Vertical farming is helping bring the farm closer to shops.
As the world’s population grows and the demand for food supplies increases, environmentally friendly farming and animal-rearing practices are needed.
A new sustainable and low-carbon farming method using vertical gardens is a growing trend globally with supermarkets such as Marks & Spencer in the UK and Whole Foods Market in the USA introducing grow-in-store leafy greens. Following on the success of this, South African retailer Pick n Pay has partnered with CAN-Agri – a vertical, hydroponic, greenhouse farm in Pretoria – to launch its own in-store “vertical farms” as a way to showcase and educate shoppers about this approach to farming. The approach uses 95% less water, less fertiliser and no pesticides when compared to growing the same quantity of plants on a piece of land. Click here to explore the process in more detail.
“Doing good is good business,” says Pick n Pay CEO Pieter Boone. “We want to bring innovation and share it with the customers and communities that we serve.”
Liz van Niekerk, Head of Produce and Horticulture at Pick n Pay, says the launch of this initiative hopes to educate consumers, address food waste and incorporate more sustainable practices.
“This is brand new. We’re growing something in a completely different way, which is more environmentally friendly, but it also means less food waste because we are growing something in a way that is super controlled.” Liz says that it excites her to see children coming into the store and being curious, asking what the vertical farms are. “That’s what it’s all about. We have to educate them about where our food comes from.”

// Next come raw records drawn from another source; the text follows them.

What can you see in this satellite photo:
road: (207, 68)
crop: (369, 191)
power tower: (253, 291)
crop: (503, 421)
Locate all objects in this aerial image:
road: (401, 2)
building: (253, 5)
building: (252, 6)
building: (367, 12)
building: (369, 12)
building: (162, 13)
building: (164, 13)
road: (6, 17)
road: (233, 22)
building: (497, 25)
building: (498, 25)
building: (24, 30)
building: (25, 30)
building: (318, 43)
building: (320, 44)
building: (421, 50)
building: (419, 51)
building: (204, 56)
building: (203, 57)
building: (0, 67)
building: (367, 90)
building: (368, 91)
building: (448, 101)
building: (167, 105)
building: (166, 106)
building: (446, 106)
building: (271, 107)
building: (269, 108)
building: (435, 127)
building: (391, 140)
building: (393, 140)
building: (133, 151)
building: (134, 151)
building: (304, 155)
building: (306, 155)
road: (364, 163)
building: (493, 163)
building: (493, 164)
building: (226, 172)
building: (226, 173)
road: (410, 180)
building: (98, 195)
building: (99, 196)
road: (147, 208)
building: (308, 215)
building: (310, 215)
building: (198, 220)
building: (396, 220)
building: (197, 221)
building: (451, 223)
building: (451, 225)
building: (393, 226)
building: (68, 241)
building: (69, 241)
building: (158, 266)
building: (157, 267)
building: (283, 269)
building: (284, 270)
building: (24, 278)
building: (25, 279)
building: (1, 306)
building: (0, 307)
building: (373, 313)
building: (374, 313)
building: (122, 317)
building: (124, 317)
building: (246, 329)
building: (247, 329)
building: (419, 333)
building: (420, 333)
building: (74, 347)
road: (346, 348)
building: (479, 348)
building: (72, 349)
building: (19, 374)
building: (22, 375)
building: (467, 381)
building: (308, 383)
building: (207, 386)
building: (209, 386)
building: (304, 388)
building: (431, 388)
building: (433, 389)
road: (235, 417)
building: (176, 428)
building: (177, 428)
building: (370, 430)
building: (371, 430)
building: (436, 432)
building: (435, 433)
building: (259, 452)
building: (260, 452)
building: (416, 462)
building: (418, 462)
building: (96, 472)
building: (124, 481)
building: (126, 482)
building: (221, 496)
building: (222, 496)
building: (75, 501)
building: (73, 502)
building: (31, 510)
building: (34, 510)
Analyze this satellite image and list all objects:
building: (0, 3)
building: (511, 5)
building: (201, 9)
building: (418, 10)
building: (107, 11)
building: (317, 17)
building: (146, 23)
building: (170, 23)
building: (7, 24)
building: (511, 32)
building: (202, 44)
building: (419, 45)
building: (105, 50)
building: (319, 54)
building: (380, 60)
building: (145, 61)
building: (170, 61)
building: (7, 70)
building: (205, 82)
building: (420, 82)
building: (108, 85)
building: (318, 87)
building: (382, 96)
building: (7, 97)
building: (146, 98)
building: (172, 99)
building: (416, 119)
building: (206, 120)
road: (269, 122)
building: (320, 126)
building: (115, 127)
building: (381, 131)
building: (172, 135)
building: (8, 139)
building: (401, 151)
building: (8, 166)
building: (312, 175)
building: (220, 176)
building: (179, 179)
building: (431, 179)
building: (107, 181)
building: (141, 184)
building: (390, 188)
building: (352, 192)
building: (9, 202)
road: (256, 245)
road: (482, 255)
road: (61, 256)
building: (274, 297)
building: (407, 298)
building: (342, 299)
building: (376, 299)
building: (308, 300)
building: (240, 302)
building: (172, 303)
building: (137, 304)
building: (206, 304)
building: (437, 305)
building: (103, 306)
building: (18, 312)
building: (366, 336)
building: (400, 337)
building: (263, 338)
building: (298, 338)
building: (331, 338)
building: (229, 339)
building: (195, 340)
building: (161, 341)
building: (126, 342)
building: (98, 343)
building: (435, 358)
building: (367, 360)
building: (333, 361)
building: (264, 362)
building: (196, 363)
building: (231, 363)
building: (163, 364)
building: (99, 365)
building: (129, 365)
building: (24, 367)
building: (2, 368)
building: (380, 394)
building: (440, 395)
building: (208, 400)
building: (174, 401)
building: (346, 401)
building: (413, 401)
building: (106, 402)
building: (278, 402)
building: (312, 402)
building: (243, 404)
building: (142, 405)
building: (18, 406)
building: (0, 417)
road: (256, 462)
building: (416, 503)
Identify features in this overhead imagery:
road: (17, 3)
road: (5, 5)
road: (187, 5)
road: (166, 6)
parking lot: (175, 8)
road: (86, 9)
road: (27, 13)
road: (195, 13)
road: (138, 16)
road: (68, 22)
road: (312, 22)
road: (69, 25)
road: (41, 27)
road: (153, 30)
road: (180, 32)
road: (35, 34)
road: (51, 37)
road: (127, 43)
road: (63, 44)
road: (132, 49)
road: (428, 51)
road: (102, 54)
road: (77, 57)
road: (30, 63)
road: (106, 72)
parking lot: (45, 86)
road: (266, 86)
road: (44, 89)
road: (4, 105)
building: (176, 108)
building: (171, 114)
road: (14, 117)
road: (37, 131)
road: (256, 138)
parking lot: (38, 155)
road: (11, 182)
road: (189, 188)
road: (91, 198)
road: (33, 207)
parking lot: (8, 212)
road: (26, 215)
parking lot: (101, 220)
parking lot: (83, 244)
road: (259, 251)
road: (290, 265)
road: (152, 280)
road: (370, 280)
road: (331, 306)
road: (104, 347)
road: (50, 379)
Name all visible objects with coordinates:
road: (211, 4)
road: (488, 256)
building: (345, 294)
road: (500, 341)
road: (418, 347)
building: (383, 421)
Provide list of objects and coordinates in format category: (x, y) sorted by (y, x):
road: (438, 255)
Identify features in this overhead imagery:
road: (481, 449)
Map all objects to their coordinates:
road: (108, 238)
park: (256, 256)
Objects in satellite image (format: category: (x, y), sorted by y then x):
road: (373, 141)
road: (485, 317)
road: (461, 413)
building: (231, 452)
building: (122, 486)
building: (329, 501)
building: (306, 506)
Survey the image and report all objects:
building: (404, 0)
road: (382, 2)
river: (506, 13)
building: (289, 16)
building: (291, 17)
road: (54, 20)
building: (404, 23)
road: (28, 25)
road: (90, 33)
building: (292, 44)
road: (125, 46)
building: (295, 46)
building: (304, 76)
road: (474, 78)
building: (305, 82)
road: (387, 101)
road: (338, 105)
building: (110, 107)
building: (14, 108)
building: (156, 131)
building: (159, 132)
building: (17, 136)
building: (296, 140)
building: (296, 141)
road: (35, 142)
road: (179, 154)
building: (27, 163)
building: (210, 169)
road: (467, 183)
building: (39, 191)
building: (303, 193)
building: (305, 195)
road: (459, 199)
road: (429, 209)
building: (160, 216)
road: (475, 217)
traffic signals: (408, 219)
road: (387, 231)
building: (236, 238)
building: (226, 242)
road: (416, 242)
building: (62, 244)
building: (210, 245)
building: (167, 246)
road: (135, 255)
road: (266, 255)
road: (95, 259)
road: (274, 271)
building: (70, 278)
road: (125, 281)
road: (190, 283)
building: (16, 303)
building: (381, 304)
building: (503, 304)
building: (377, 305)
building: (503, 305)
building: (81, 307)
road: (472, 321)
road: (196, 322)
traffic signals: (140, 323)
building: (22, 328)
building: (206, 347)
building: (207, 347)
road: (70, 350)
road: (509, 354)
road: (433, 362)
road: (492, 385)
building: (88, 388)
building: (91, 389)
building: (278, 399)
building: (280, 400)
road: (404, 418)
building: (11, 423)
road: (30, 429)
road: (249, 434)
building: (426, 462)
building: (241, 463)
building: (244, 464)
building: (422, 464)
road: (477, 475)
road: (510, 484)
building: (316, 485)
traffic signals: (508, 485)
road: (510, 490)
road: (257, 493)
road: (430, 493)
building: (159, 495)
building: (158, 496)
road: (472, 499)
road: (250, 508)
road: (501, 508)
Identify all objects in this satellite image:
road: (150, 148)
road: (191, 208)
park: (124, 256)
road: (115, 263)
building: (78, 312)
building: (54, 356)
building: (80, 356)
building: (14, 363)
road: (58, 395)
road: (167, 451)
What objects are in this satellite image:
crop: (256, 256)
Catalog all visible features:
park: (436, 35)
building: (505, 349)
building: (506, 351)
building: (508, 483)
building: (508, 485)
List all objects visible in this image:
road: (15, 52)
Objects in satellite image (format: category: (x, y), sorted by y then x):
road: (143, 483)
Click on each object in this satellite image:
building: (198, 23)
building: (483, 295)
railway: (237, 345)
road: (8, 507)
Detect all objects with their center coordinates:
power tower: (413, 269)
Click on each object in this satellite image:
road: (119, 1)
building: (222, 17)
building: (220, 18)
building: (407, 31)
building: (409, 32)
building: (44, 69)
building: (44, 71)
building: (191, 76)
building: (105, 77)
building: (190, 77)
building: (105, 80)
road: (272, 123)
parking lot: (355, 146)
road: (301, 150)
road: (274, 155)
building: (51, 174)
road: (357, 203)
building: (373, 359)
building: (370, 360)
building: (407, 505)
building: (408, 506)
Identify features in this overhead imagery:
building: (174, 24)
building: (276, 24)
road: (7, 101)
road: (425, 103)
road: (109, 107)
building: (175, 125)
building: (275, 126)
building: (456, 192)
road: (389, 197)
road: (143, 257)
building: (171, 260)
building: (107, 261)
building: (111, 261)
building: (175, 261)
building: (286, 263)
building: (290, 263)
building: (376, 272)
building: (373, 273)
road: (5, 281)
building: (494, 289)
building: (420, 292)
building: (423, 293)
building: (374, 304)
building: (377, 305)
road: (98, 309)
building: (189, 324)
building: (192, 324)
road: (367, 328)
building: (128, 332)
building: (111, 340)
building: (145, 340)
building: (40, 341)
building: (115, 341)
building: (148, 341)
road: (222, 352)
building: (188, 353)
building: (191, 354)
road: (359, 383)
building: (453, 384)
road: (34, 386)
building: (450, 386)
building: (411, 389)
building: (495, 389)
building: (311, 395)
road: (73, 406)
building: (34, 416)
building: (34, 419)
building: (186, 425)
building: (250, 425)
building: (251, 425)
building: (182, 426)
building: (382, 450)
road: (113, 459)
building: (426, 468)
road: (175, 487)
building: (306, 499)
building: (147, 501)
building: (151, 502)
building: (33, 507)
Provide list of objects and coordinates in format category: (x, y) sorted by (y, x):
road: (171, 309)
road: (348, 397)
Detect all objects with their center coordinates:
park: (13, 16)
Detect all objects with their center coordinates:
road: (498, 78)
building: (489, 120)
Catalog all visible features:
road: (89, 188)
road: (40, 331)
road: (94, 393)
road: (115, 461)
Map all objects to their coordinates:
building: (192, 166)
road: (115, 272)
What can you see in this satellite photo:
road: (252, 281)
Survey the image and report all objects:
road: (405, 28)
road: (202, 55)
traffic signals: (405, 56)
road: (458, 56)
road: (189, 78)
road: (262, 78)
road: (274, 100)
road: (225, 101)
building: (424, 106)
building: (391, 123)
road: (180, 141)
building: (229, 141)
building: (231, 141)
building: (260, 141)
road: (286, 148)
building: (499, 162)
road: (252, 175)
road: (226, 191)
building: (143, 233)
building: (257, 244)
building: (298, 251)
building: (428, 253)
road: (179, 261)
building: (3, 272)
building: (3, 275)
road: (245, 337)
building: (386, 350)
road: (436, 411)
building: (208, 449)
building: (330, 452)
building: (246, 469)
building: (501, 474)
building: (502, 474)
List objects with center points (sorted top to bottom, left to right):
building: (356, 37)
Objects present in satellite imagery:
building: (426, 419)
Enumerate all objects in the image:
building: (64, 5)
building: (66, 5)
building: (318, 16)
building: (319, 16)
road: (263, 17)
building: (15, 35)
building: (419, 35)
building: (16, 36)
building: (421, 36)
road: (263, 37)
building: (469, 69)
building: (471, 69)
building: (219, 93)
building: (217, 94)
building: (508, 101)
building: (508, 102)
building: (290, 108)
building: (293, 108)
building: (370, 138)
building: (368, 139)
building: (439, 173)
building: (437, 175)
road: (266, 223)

Pick n Pay On Nicol in Sandton and Pick n Pay Constantia in Cape Town are the first stores to launch the vertical farms however customers won’t be able to buy the salad leaves directly from the stores. They will simply be a method demonstration of CAN-Agri’s commercial facility, which has 24 rows with 200 “growing stacks” spanning six metres high. While CAN-Agri maximises sunlight from its greenhouse, grow lights will be used in-store as a way to mimic natural light. CAN-Agri will supply a new range of greens to all stores from its farm, which will include different lettuces and herbs such as whole baby butter lettuce heads and cos leaves.
While the Pick n Pay team are working on alternative packaging solutions, the punnets that the leaves come in are made from a minimum of 30% post-consumer recycled material. More vertical farms will roll out to other Pick n Pay stores across South Africa in the coming months as the brand continues with the repositioning of its strategy.